PROBLEM TO SOLVE —
From the entries below, please output exactly the lines starting at the one containing "left shoulder: (583, 564)" and ending at the one containing "right back paw: (219, 275)", both included.

++++++++++

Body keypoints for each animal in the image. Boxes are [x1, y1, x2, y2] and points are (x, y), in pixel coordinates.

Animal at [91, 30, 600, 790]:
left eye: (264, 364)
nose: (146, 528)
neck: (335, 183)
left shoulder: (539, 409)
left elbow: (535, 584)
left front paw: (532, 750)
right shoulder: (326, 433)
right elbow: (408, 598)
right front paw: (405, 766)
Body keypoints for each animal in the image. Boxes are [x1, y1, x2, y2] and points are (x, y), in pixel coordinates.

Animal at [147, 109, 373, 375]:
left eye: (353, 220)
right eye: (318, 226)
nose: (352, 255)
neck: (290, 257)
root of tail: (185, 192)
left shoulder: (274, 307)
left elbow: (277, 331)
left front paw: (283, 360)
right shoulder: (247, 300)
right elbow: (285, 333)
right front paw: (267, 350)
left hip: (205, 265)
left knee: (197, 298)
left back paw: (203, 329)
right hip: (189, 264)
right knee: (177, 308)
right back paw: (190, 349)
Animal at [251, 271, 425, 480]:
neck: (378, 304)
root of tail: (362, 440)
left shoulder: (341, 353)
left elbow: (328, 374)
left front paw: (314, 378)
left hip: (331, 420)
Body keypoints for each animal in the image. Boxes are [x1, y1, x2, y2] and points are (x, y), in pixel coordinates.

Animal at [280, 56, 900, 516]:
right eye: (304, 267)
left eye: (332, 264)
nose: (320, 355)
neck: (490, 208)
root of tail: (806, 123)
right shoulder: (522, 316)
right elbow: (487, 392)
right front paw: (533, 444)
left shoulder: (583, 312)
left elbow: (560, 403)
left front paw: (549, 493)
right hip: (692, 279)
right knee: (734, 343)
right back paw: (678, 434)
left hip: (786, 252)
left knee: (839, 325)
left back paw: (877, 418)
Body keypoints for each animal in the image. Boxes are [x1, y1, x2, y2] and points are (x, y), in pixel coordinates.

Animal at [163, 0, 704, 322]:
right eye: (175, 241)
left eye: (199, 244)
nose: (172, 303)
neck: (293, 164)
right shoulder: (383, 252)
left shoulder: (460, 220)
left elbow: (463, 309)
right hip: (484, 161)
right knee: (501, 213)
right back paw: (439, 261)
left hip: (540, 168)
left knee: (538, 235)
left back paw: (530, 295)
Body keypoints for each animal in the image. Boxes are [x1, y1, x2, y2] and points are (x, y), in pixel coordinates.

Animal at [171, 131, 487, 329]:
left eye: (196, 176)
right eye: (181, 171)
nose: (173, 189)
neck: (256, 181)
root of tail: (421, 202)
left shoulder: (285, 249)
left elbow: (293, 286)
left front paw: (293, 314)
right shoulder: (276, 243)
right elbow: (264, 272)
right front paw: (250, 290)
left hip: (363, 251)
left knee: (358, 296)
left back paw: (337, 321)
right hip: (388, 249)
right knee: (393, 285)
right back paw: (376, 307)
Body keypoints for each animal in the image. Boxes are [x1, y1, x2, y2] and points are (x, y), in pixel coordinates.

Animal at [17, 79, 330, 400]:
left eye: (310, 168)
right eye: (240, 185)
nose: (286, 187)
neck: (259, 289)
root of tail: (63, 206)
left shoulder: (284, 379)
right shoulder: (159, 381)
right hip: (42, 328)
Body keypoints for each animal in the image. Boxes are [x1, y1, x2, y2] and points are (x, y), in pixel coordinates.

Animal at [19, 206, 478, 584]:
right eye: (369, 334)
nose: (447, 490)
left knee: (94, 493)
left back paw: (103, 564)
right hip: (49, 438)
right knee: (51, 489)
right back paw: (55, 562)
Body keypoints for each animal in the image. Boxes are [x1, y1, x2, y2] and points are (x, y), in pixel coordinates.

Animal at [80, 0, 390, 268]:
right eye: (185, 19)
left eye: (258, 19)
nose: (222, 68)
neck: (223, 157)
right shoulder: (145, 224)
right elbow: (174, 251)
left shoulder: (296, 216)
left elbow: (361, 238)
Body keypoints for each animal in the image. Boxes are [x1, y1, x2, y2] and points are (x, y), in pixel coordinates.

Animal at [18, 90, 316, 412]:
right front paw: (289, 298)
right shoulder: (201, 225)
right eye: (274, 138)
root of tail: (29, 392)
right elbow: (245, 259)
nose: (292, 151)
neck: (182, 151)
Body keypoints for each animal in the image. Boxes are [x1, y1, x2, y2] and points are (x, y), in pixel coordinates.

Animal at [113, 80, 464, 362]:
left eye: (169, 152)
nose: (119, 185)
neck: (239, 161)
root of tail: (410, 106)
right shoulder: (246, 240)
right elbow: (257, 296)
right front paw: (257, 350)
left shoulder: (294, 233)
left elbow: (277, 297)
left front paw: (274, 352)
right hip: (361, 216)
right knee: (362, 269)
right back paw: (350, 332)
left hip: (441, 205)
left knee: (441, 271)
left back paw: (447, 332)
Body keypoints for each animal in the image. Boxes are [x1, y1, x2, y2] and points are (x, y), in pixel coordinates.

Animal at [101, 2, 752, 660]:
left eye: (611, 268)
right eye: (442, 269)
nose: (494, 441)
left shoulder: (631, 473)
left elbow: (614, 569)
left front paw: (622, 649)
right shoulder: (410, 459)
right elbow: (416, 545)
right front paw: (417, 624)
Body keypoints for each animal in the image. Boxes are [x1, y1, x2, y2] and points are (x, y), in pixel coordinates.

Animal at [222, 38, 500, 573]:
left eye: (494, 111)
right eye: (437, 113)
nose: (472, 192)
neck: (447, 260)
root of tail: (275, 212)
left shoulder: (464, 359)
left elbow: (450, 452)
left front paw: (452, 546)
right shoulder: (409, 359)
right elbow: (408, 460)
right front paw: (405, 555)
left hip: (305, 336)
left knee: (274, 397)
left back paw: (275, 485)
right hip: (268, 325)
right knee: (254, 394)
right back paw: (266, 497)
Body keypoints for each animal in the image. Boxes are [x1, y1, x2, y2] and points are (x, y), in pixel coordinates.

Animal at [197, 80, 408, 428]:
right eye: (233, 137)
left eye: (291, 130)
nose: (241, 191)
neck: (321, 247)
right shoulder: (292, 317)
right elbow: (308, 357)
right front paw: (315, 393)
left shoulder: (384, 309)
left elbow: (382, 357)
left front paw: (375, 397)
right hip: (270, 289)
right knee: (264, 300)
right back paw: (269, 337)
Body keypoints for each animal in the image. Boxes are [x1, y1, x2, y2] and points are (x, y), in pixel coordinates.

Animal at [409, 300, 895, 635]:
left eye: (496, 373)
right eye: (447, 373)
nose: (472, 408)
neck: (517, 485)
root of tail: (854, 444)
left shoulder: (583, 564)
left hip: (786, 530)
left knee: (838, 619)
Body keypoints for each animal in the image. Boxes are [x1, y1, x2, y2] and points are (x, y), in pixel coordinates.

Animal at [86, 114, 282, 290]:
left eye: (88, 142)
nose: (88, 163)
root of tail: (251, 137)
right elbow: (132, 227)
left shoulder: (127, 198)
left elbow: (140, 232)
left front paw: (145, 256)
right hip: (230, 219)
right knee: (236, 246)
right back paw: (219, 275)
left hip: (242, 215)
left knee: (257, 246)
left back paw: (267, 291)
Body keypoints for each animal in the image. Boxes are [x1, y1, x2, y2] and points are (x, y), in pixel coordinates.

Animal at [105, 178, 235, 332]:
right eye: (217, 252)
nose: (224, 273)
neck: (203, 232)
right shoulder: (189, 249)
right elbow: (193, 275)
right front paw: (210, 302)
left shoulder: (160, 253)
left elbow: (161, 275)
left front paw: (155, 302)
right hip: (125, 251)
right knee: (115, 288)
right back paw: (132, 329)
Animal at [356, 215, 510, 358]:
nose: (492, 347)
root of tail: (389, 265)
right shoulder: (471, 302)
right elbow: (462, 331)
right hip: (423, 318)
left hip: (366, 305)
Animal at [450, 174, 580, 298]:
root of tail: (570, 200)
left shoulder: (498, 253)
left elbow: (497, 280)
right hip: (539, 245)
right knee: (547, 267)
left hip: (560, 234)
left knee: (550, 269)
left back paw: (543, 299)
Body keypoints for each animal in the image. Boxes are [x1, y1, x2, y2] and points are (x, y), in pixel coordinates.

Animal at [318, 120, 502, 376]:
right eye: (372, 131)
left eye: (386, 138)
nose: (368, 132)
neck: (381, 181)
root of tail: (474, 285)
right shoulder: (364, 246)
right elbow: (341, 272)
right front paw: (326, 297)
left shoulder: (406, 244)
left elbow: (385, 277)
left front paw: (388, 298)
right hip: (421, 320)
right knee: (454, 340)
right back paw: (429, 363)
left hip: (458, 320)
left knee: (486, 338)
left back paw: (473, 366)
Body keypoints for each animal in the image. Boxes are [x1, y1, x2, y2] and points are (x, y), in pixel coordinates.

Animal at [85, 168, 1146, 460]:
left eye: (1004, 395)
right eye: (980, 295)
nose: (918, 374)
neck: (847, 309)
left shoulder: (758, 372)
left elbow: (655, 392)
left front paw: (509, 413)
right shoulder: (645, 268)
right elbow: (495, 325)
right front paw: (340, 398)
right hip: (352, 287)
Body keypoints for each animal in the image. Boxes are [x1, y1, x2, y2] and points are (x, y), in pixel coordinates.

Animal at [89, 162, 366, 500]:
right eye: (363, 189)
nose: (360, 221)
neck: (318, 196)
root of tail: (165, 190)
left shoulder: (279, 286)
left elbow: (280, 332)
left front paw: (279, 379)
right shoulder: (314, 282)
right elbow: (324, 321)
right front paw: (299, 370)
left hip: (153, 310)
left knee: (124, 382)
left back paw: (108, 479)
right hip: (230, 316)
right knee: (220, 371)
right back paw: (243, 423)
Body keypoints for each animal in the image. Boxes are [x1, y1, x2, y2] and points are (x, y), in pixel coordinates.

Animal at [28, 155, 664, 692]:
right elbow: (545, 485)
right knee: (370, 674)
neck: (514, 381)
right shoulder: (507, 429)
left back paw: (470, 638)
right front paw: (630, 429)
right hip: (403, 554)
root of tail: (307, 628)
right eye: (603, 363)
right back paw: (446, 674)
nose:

++++++++++

SOLUTION BELOW —
left shoulder: (583, 564)
left hip: (786, 530)
left knee: (838, 619)
Body keypoints for each animal in the image. Boxes are [x1, y1, x2, y2] and points are (x, y), in pixel coordinates.

Animal at [86, 114, 282, 290]:
left eye: (88, 142)
nose: (88, 163)
root of tail: (251, 137)
right elbow: (132, 227)
left shoulder: (127, 198)
left elbow: (140, 232)
left front paw: (145, 256)
right hip: (230, 219)
right knee: (236, 246)
right back paw: (219, 275)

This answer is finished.